Long-Term Bridge Performance Program

LTBP Facts


What is bridge performance?

Understanding bridge performance will be the key to creating "the bridge of the future."

Bridge performance encompasses how bridges function and behave under the complex and interrelated factors and stresses they are subject to day in and day out—traffic volumes, loads, and environmental assaults like de-icing chemicals, freeze-thaw cycles, rains, or high winds. Age, design, materials, and maintenance history also play huge roles in performance. A bridge that is performing well is doing the job it is intended to do safely, efficiently, and reliably.

Evaluating and measuring performance is the most critical attribute in addressing bridge deficiencies; it will provide the knowledge needed to design and build bridges that last longer, perform better, and are less costly to operate and maintain.

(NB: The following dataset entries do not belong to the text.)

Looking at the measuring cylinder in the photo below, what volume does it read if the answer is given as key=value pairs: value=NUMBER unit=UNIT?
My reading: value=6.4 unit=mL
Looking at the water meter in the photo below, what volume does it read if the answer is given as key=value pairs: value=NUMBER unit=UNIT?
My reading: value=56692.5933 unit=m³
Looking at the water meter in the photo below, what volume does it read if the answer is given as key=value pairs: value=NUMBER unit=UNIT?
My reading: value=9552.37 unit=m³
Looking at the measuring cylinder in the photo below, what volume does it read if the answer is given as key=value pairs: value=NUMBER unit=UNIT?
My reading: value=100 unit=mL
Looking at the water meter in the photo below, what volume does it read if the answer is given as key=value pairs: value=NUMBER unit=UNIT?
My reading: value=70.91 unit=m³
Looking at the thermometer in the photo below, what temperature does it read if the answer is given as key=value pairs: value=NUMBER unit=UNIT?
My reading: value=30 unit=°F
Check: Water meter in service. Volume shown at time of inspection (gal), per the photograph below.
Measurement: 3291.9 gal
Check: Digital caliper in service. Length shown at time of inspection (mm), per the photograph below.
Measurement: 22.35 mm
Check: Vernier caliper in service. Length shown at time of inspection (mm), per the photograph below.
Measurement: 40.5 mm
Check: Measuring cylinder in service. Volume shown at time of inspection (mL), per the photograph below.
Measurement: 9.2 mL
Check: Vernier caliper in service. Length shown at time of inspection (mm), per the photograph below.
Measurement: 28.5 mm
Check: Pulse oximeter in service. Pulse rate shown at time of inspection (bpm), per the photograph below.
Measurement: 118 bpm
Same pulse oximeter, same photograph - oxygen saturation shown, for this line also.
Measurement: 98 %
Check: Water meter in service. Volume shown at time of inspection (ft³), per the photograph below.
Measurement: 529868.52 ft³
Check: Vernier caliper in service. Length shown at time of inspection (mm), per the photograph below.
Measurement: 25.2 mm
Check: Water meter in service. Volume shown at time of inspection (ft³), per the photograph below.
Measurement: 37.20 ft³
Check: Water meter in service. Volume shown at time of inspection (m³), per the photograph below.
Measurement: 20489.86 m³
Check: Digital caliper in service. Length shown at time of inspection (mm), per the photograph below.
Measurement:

Why study bridge performance?

The U.S. highway system is immense, aging rapidly, and being used more frequently and heavily every day.

Highway bridges are vital components of the roadway transportation network that the Nation relies on. Bridges do more than help citizens to more from here to there: they are critical links that make mobility and commerce possible. The entire transportation system is so integrated in the daily lives of Americans that it is possible to take bridges for granted, like tap water and electricity—that is until a bridge used every day is closed.

What is asset management?

Decisionmaking tools and models that help the traspotation community spend budgets more wisely.

Infrastructure asset management is a strategic and systematic process of operating, maintaining, upgrading, and expanding physical assets effectively throughout their life cycles. It focuses on business and engineering practices for resource allocation and utilization, with the objective of better decisionmaking based on quality information and well-defined objectives. In simpler terms, it is about operating, maintaining, and preserving the transportation system in the most cost-effective manner to achieve desired service objectives. In the case of bridges and bridge management, it provides a decisionmaking framework and tools for bridge owners to better plan maintenance, preservation, and repair actions, the times these actions should be taken, and prioritization to get the most “bang for the buck.” It is important to know where to make the best investments and why those decisions are made.